RECORDS FOR THIS EXERCISE

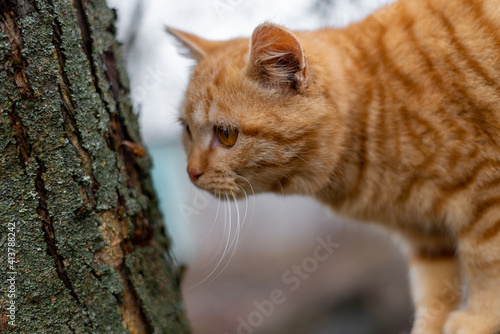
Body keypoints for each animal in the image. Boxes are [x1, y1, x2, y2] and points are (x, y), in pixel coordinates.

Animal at [168, 0, 500, 332]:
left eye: (226, 134)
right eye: (187, 129)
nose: (191, 173)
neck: (378, 107)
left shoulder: (486, 192)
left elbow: (485, 260)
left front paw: (479, 318)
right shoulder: (425, 237)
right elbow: (434, 294)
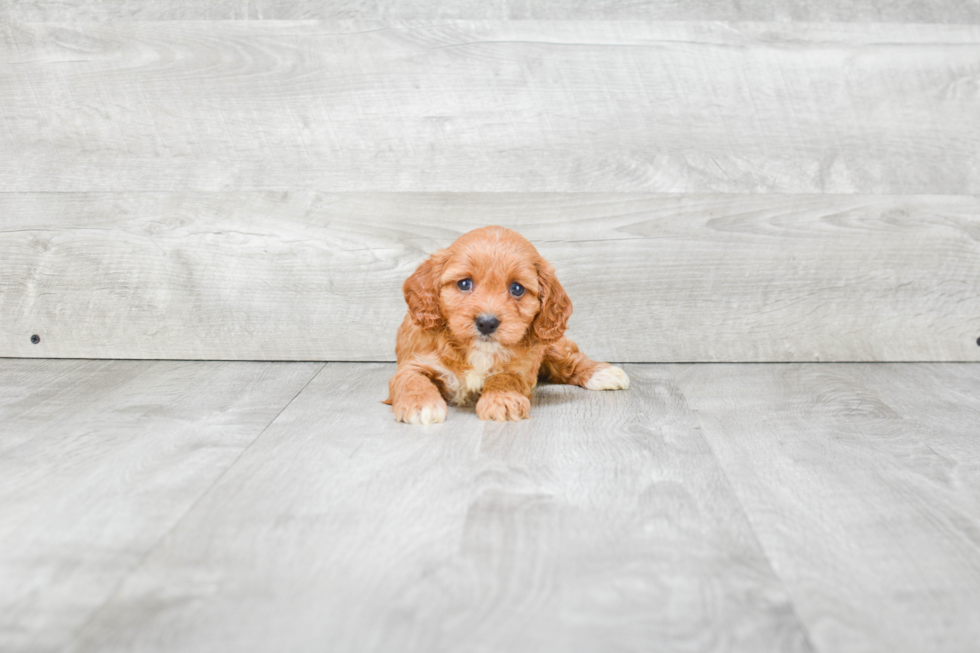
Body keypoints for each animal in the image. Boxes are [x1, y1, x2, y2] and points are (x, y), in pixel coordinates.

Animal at [382, 225, 628, 422]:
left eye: (517, 288)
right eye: (464, 283)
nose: (487, 323)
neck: (478, 350)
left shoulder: (520, 369)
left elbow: (505, 378)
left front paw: (502, 400)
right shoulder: (414, 362)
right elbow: (411, 380)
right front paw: (421, 405)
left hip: (551, 344)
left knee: (570, 360)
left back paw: (603, 373)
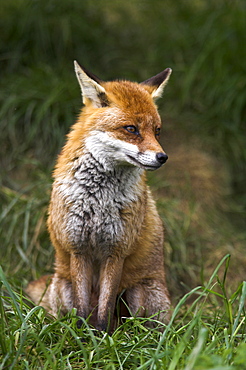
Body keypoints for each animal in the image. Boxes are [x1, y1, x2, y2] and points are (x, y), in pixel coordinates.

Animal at [25, 61, 171, 332]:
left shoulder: (116, 250)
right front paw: (83, 337)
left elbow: (105, 309)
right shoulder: (78, 248)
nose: (162, 157)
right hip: (63, 286)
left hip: (138, 292)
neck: (98, 200)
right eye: (131, 129)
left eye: (157, 131)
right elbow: (83, 309)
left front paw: (102, 338)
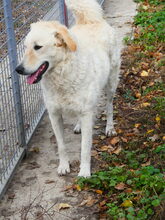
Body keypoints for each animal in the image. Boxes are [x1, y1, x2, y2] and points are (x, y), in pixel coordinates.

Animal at [16, 0, 120, 177]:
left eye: (38, 47)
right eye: (26, 47)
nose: (18, 70)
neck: (62, 73)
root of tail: (91, 21)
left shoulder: (86, 113)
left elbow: (85, 148)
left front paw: (84, 172)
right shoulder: (54, 115)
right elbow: (61, 146)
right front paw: (63, 166)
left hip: (111, 84)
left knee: (109, 106)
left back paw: (110, 127)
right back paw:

EXERCISE REQUIREMENTS
The expected answer is the complete set of entries, copied verbatim, with no pictures.

ANSWER FOR THE TASK
Body keypoints for each animal in the image. Boxes are [x1, y1, x2, y2] and points are (x, y), in pixel coordinates.

Animal at [168, 0, 500, 332]:
left eye: (226, 134)
right eye: (187, 129)
nose: (191, 173)
neck: (378, 107)
left shoulder: (486, 192)
left elbow: (485, 260)
left front paw: (479, 318)
right shoulder: (425, 237)
right elbow: (434, 294)
Body keypoints for each animal in the image. Boxes are [x1, y1, x2, y2] and points are (x, y), in pixel coordinates.

Animal at [382, 225, 628, 422]:
left eye: (517, 288)
right eye: (464, 283)
nose: (487, 323)
neck: (478, 350)
left shoulder: (520, 369)
left elbow: (505, 378)
left front paw: (502, 400)
right shoulder: (414, 362)
right elbow: (411, 380)
right front paw: (421, 405)
left hip: (551, 344)
left knee: (570, 360)
left back paw: (603, 373)
Body keypoints for each animal in the image. Boxes are [x1, y1, x2, y2] and points are (x, y), in pixel coordinates.

Animal at [25, 61, 171, 332]:
left shoulder: (116, 250)
right front paw: (83, 337)
left elbow: (105, 309)
right shoulder: (78, 248)
nose: (162, 157)
right hip: (63, 286)
left hip: (138, 292)
neck: (98, 200)
right eye: (131, 129)
left eye: (157, 131)
right elbow: (83, 309)
left front paw: (102, 338)
Body keypoints for each animal in the image. Boxes are [x1, y1, x2, y2] and points are (x, y), in pixel coordinates.

Animal at [16, 0, 120, 177]:
left eye: (38, 47)
right eye: (26, 47)
nose: (18, 70)
neck: (62, 73)
root of tail: (91, 21)
left shoulder: (86, 113)
left elbow: (85, 148)
left front paw: (84, 172)
right shoulder: (54, 115)
right elbow: (61, 146)
right front paw: (63, 166)
left hip: (111, 84)
left knee: (109, 106)
left back paw: (110, 127)
right back paw:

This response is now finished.